— LISTA DE EXERCÍCIOS —
a – Segundo a matéria sobre telhados, de qual país foi importada a tecnologia Gang-Nail?
b – Por favor, transcreva da matéria sobre telhados o trecho que vai de "O carpinteiro passa" até "mão-de-obra de montagem.".
c – De acordo com a matéria sobre telhados, por que o sistema Gang-Nail permite a fixação sem os conectores? Responda em uma a três frases.

— TRECHO FORNECIDO —

____

Cores e formas definem novos telhados
PUBLICAÇÃO
sábado, 03 de abril de 1999
Ligia Barroso 
A cobertura, estrutura que define a forma e o estilo arquitetônico do conjunto de uma edificação, ganha novos aliados em sistemas construtivos. O telhado e as telhas, elementos que compõem a estrutura da cobertura, ganharam tecnologia associada à criatividade. O primeiro, quando em madeira, substitui a manufatura artesanal por trabalho de engenharia e produção industrial. No segundo, novas cores pigmentam a variedade em material utilizado. Além da cerâmica, ganharam cor também as telhas em fibrocimento e concreto. Além do barro, ganharam forma também o plástico, o zinco e as fibras de vidro.
Tecnologia importada dos Estados Unidos, o Gang-Nail é o mais moderno sistema de fixação de telhados em estruturas de madeira. Pré-fabricadas, as peças em madeira que vão formar a cobertura (vigas, caibros, ripas, terças, testeiras e tesouras) são dimensionadas de acordo com a geometria e volume solicitados em projeto, cortadas em ângulos exatos e fixadas através de conectores metálicos - peças dentadas confeccionadas em aço zincado a quente.
Além da racionalidade do uso da madeira, que resulta em custos finais menores, outro importante diferencial deste sistema, é a garantia de fixação. São ligações rígidas, que não causam o enfraquecimento da peça de madeira e oferecem como resultado final estruturas mais leves, mais resistentes e mais duráveis, explica o engenheiro Antonio Damiano.
Especialista em estruturas de madeira e profissional técnico responsável pela produção da empresa Telhados, de Londrina, Damiano salienta que o sistema permite a construção de estruturas dimensionadas para qualquer vão livre, solicitadas em edificações residenciais, comerciais, industriais ou rurais. Além disso, permite a uso de qualquer uma das mais de 150 espécies de madeira mais comercializadas no Brasil, incluindo as de reflorestamento; e pode ser aplicado para qualquer tipo de telha, abrindo espaço tecnológico também para a criatividade de arquitetos e engenheiros.
E como a principal técnica do sistema é o corte angular exato, ele permite também a fixação sem os conectores; ou seja, a utilização da montagem tradicional em montagem de telhados em madeira, com pregos, só que com encaixe e dimensões perfeitas, completa o engenheiro. Segundo ele, em qualquer uma das formas de utilização, os princípios de engenharia para a pré-fabricação dessas estruturas é que vão condicionar a mudança do conceito para a construção de telhados.
O carpinteiro passa a ser um montador e não mais um construtor de telhados, diz. Damiano enfatiza que esse profissional continuará a desempenhar o mesmo e importante papel na execução do trabalho de carpintaria, mas agora respaldado pela garantia da madeira previamente selecionada, do projeto dimensionado, do planejamento realizado com orientação técnica e execução de acordo com as Normas Técnicas Brasileira. Ou seja, assim como ao consumidor, o sistema também garante a utilização de tecnologia fundada em qualidade para os profissionais que executam a mão-de-obra de montagem.

____

— DADOS LISTADOS —
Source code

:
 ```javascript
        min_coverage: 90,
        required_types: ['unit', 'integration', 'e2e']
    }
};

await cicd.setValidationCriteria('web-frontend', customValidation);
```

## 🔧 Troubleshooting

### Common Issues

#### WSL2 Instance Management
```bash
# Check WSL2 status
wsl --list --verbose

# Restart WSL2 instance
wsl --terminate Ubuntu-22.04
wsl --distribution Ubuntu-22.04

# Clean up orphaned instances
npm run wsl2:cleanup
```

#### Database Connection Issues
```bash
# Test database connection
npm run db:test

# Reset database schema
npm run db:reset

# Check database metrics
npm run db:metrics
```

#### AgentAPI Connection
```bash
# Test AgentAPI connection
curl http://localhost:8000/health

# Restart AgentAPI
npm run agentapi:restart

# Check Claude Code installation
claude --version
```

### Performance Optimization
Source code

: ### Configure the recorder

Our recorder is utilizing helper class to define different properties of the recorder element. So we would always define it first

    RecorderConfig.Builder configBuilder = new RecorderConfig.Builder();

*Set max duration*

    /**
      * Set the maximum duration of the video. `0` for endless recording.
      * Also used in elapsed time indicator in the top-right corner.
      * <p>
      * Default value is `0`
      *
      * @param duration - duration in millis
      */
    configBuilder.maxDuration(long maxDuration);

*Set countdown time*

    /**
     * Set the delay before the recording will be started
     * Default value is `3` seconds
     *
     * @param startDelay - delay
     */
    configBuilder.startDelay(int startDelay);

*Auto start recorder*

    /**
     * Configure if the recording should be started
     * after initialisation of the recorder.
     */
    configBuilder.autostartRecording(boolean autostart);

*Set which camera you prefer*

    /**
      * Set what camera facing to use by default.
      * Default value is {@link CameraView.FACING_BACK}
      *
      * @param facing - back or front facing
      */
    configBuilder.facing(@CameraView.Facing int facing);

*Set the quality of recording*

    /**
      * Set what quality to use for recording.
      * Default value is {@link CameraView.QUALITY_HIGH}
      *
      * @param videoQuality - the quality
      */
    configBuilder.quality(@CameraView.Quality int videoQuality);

____

— RESPOSTAS DO EXERCÍCIO —
a – Dos Estados Unidos.

b –
O carpinteiro passa a ser um montador e não mais um construtor de telhados, diz. Damiano enfatiza que esse profissional continuará a desempenhar o mesmo e importante papel na execução do trabalho de carpintaria, mas agora respaldado pela garantia da madeira previamente selecionada, do projeto dimensionado, do planejamento realizado com orientação técnica e execução de acordo com as Normas Técnicas Brasileira. Ou seja, assim como ao consumidor, o sistema também garante a utilização de tecnologia fundada em qualidade para os profissionais que executam a mão-de-obra de montagem.

c – Porque a principal técnica do sistema é o corte angular exato. Assim, pode-se usar a montagem tradicional de telhados em madeira, com pregos, mas com encaixe e dimensões perfeitas.